◆ **Your task**
The entries need to be copied exactly as they stand, images left out.

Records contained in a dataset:
-------------------------

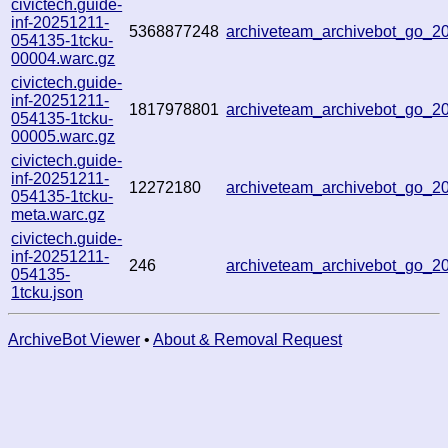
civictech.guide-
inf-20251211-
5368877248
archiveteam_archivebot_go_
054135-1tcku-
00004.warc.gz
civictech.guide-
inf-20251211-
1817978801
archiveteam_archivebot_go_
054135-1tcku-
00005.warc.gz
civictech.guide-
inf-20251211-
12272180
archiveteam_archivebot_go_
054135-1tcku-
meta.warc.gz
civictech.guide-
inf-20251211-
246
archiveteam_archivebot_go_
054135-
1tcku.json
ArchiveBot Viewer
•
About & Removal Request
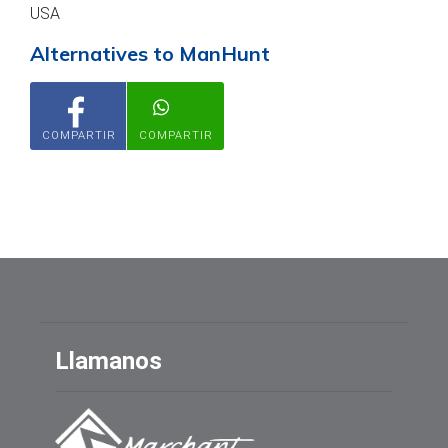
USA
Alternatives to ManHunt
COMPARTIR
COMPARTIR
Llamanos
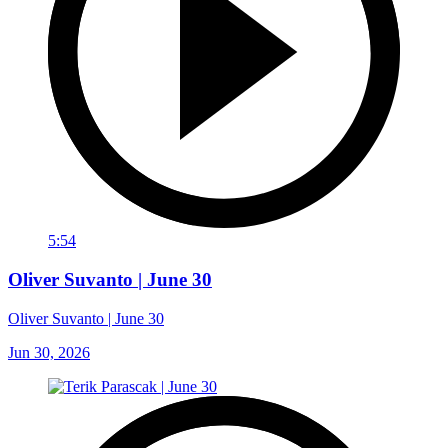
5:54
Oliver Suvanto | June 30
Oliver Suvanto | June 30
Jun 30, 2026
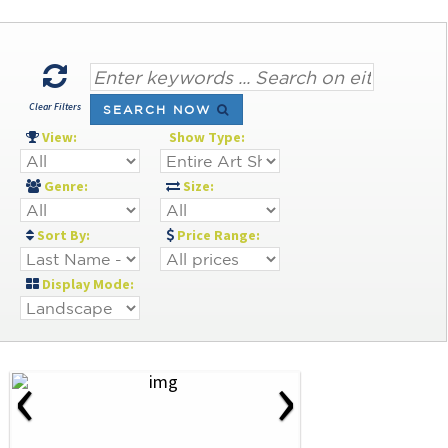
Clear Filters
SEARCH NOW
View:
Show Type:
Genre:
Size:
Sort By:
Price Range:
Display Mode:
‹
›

-------------------------

◆ **Output**
civictech.guide-
inf-20251211-
5368877248
archiveteam_archivebot_go_
054135-1tcku-
00004.warc.gz
civictech.guide-
inf-20251211-
1817978801
archiveteam_archivebot_go_
054135-1tcku-
00005.warc.gz
civictech.guide-
inf-20251211-
12272180
archiveteam_archivebot_go_
054135-1tcku-
meta.warc.gz
civictech.guide-
inf-20251211-
246
archiveteam_archivebot_go_
054135-
1tcku.json
ArchiveBot Viewer
•
About & Removal Request
USA
Alternatives to ManHunt
COMPARTIR
COMPARTIR
Llamanos
5:54
Oliver Suvanto | June 30
Oliver Suvanto | June 30
Jun 30, 2026
Clear Filters
SEARCH NOW
View:
Show Type:
Genre:
Size:
Sort By:
Price Range:
Display Mode:
‹
›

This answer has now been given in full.